On the A Train this afternoon, four Black girls are cutting school. (“Why we pick the coldest day to cut, son?” “Son, this is the last time I’m cutting!”)
One girl is light skinned. She has dry, pressed shoulder-length hair with aging twistrows at the crown. The other three are dark with short, growing-out perms and vinyl hairpieces glued at the bang.
All four are discussing how great it would be to be white.
Because white people have bread, son. And son, they have pretty eyes and long hair. They live in Miami and cake up. White people have a lot of cats though, and they stink. But son, they have pretty, long hair, like these ones standing in front of us. Black girls have short hair. It’s not fair. We’re stuck with short hair.
“I have long hair and I’m not white,” the light skinned one offers.
One of her dark friends–the loudest, bustiest of the quartet—retorts, “Bitch, you ain’t all Black! You know you got something in you, some Indian or Puerto Rican.”
All four laugh.
Soon the conversation turns to shape—how the light-skinned one is real skinny.
“Skinny bitch,” says the loud one. “Skinny bitch, you need to eat more chicken and more McDonalds.”
“Niggas like thick girls with guts,” another adds.
“Come get this gut, nigga!” the loud one screams theatrically. Her tummy is peeking out of the bottom of her shrunken T-shirt. It says, “Single and ready to mingle.”
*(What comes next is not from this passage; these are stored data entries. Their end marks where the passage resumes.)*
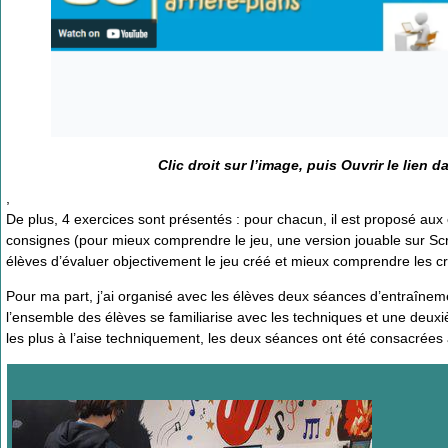
Clic droit sur l’image, puis Ouvrir le lien 
,
De plus, 4 exercices sont présentés : pour chacun, il est proposé aux é
consignes (pour mieux comprendre le jeu, une version jouable sur Scr
élèves d’évaluer objectivement le jeu créé et mieux comprendre les cri
Pour ma part, j’ai organisé avec les élèves deux séances d’entraîne
l’ensemble des élèves se familiarise avec les techniques et une deuxi
les plus à l’aise techniquement, les deux séances ont été consacrées à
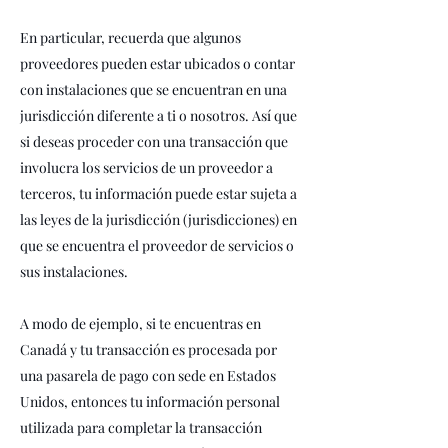
En particular, recuerda que algunos
proveedores pueden estar ubicados o contar
con instalaciones que se encuentran en una
jurisdicción diferente a ti o nosotros. Así que
si deseas proceder con una transacción que
involucra los servicios de un proveedor a
terceros, tu información puede estar sujeta a
las leyes de la jurisdicción (jurisdicciones) en
que se encuentra el proveedor de servicios o
sus instalaciones.
A modo de ejemplo, si te encuentras en
Canadá y tu transacción es procesada por
una pasarela de pago con sede en Estados
Unidos, entonces tu información personal
utilizada para completar la transacción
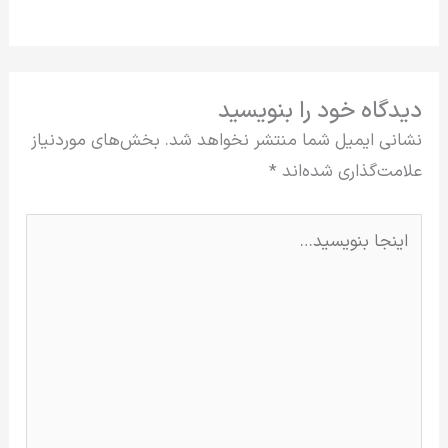
دیدگاه‌ خود را بنویسید
نشانی ایمیل شما منتشر نخواهد شد.
بخش‌های موردنیاز
علامت‌گذاری شده‌اند
*
اینجا
بنویسید…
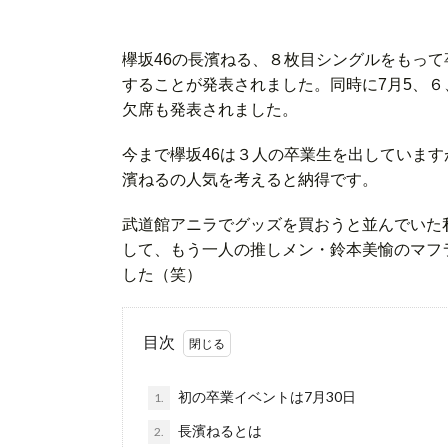
欅坂46の長濱ねる、８枚目シングルをもっ
することが発表されました。同時に7月5、６
欠席も発表されました。
今まで欅坂46は３人の卒業生を出していま
濱ねるの人気を考えると納得です。
武道館アニラでグッズを買おうと並んでいた
して、もう一人の推しメン・鈴本美愉のマフ
した（笑）
目次
初の卒業イベントは7月30日
1.
長濱ねるとは
2.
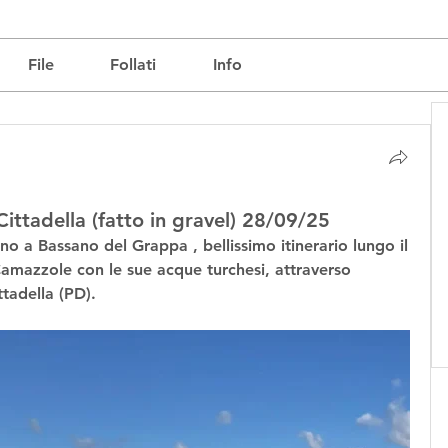
File
Follati
Info
ittadella (fatto in gravel) 28/09/25
no a Bassano del Grappa , bellissimo itinerario lungo il 
mazzole con le sue acque turchesi, attraverso 
tadella (PD).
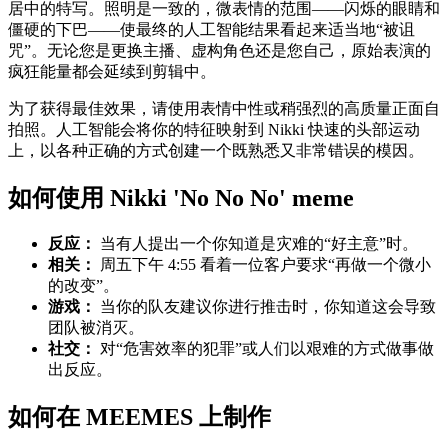
居中的特写。照明是一致的，微表情的范围——闪烁的眼睛和
僵硬的下巴——使最终的人工智能结果看起来适当地“被诅
咒”。无论您是更换主播、虚构角色还是您自己，原始表演的
疯狂能量都会延续到剪辑中。
为了获得最佳效果，请使用表情中性或稍强烈的高质量正面自
拍照。人工智能会将你的特征映射到 Nikki 快速的头部运动
上，以各种正确的方式创建一个既熟悉又非常错误的模因。
如何使用 Nikki 'No No No' meme
反应：
当有人提出一个你知道是灾难的“好主意”时。
相关：
周五下午 4:55 看着一位客户要求“再做一个微小
的改变”。
游戏：
当你的队友建议你进行推击时，你知道这会导致
团队被消灭。
社交：
对“危害效率的犯罪”或人们以艰难的方式做事做
出反应。
如何在 MEEMES 上制作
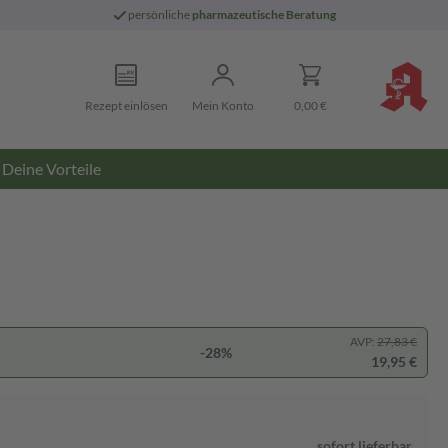
persönliche
pharmazeutische Beratung
Rezept einlösen
Mein Konto
0,00 €
Deine Vorteile
AVP:
27,83 €
-28%
19,95 €
sofort lieferbar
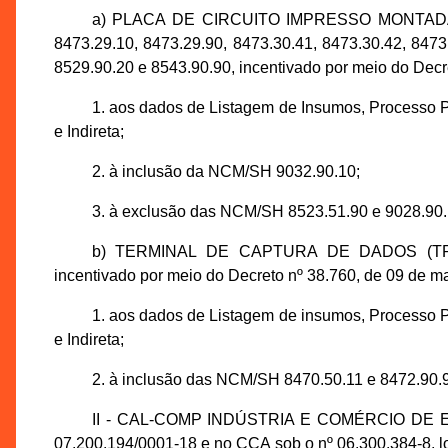
a) PLACA DE CIRCUITO IMPRESSO MONTADA 
8473.29.10, 8473.29.90, 8473.30.41, 8473.30.42, 8473
8529.90.20 e 8543.90.90, incentivado por meio do Decre
1. aos dados de Listagem de Insumos, Processo P
e Indireta;
2. à inclusão da NCM/SH 9032.90.10;
3. à exclusão das NCM/SH 8523.51.90 e 9028.90.
b) TERMINAL DE CAPTURA DE DADOS (TRA
incentivado por meio do Decreto nº 38.760, de 09 de m
1. aos dados de Listagem de insumos, Processo P
e Indireta;
2. à inclusão das NCM/SH 8470.50.11 e 8472.90.
II - CAL-COMP INDÚSTRIA E COMÉRCIO DE EL
07.200.194/0001-18 e no CCA sob o nº 06.300.384-8, l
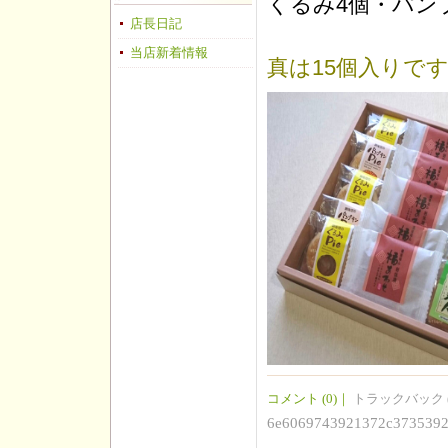
くるみ4個・パン
店長日記
当店新着情報
真は15個入りで
コメント (0)
｜
トラックバック (
6e6069743921372c373539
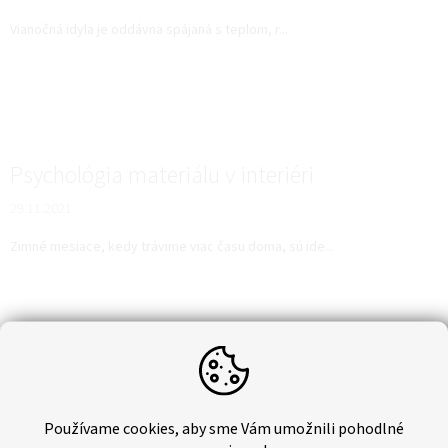
Vianočná idyla je oddávna spájaná s teplom, r...
Psychológia materiálu v interiéri
29.11.2021
Zimné mesiace, kedy trávime viac času doma, sú ide...
Ako štýlovo premeniť interiérové schodisko
2.11.2021
Používame cookies, aby sme Vám umožnili pohodlné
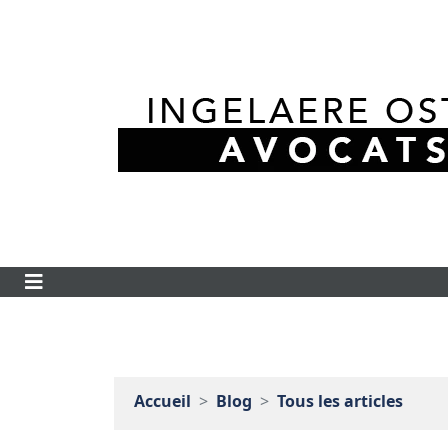
Accueil
Blog
Tous les articles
The light skinned one plays it off: “So what if I’m skinny? I’m skinny because I’m a virgin.”
“NOT!” her friends scream in unison.
“Well to my mother I am a virgin,” she quips.
All four laugh.
After awhile, the light one stands up to stretch. One of her girls points at her crotch and claims to see a period stain. She’s being cruel; there’s no scarlet. But she won’t quit: “I’m telling you this because I care. You either have your period on your pants or you sat in something red.”
Stricken, the light one extends her waistband and peers down at her crotch. “I knew it. I knew I didn’t have my period on my pants,” she says quietly.
She sits back down and her arm brushes against mine. Several moments later she turns to me.
“For what?” I ask.
“I touched you and I’m sorry.”
I right my eyes and put on the most neutral smile I can muster. “It’s OK. It was just a soft touch.”
I know I owed her more. But I didn’t know what to give.